[Source data]
-------------------------
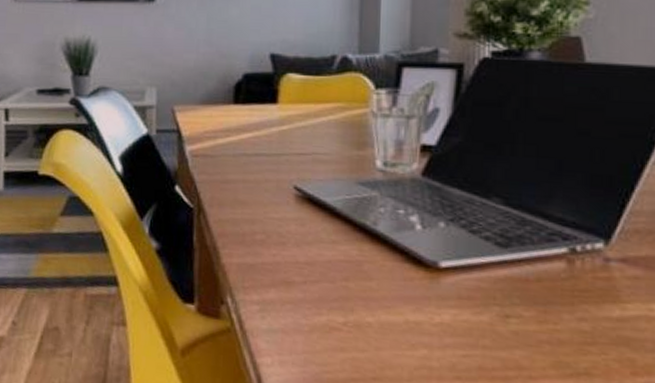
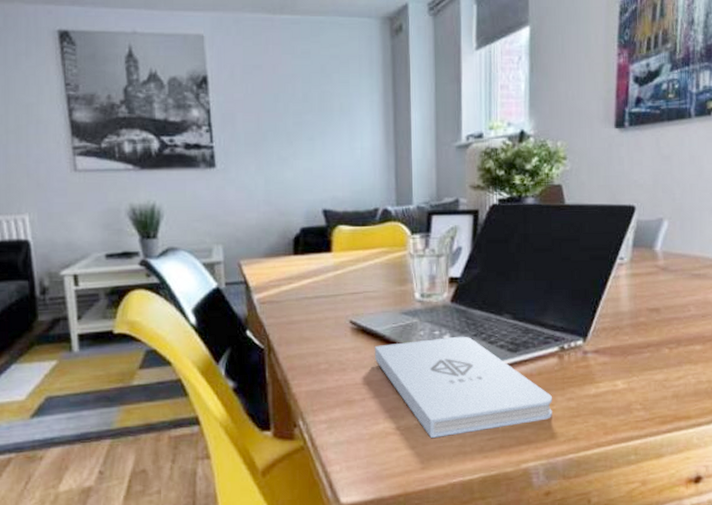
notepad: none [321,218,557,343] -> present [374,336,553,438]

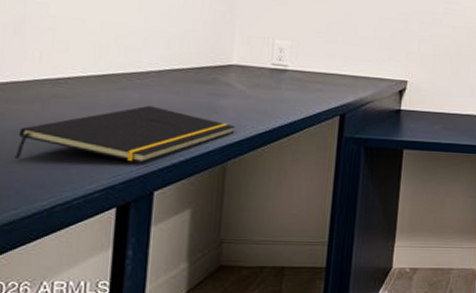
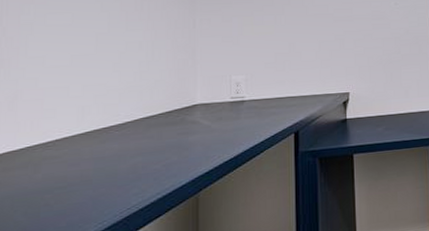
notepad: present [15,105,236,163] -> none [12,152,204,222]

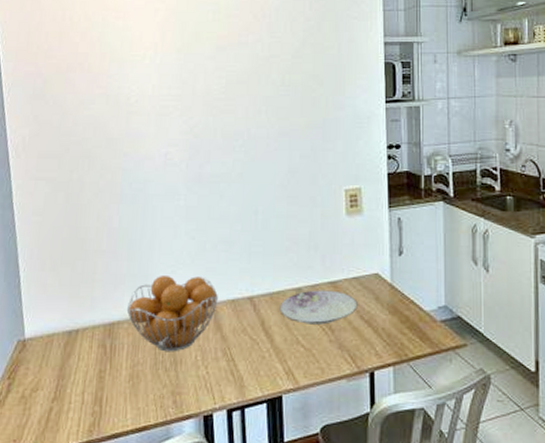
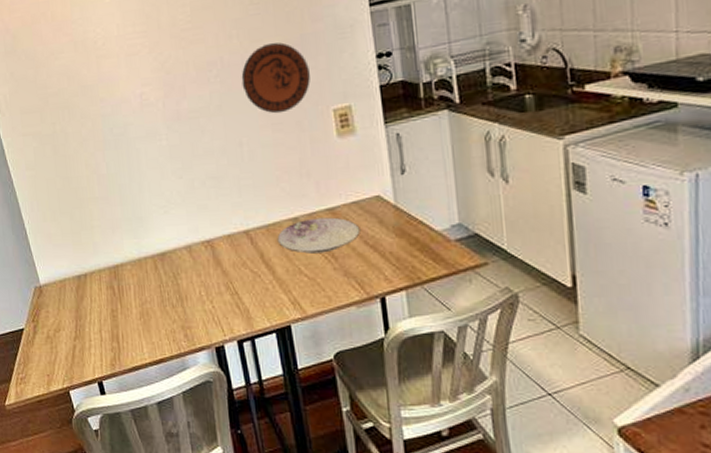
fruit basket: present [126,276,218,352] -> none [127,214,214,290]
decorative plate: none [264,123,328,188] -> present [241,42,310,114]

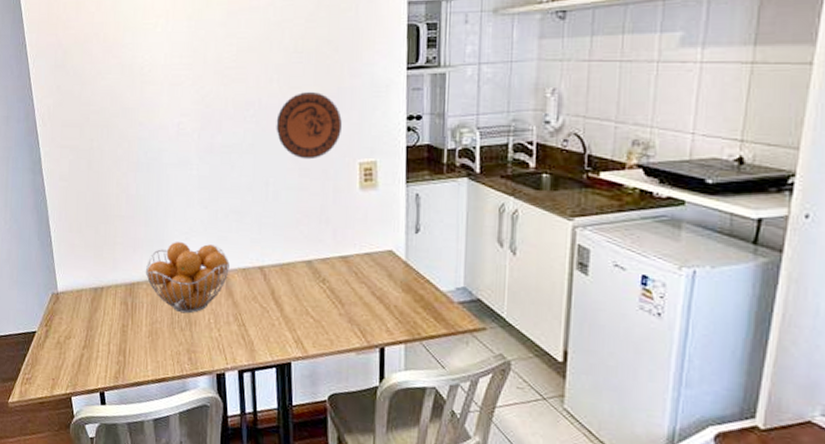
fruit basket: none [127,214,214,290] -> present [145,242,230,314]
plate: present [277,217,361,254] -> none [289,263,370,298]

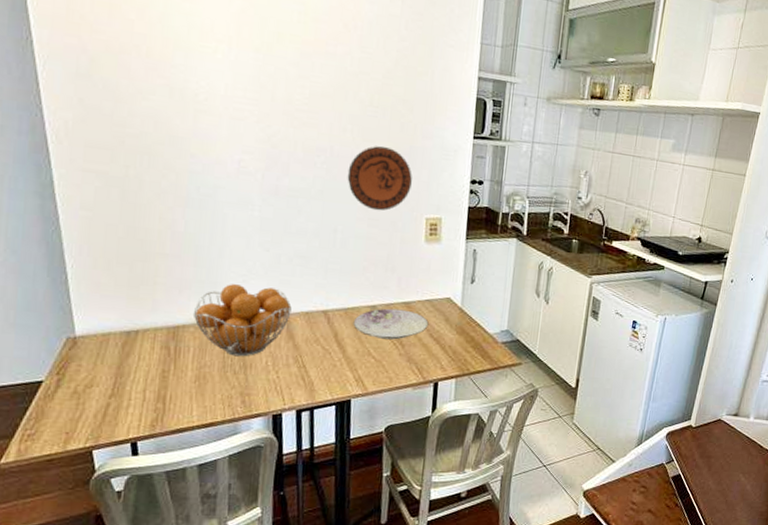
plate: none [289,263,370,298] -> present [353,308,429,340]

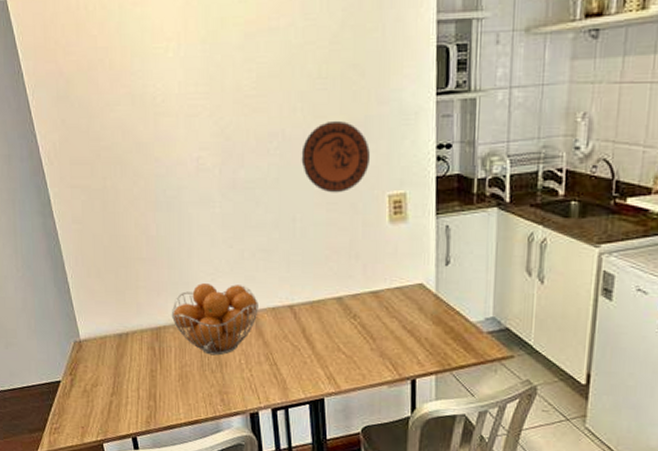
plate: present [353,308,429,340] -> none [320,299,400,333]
-------------------------
The required output is the line containing "fruit basket: none" plus every line after it to the end of the data, copied exactly and with no pictures.

◆ Written solution ◆
fruit basket: none [127,214,214,290] -> present [145,242,230,314]
plate: present [277,217,361,254] -> none [289,263,370,298]

plate: none [289,263,370,298] -> present [353,308,429,340]

plate: present [353,308,429,340] -> none [320,299,400,333]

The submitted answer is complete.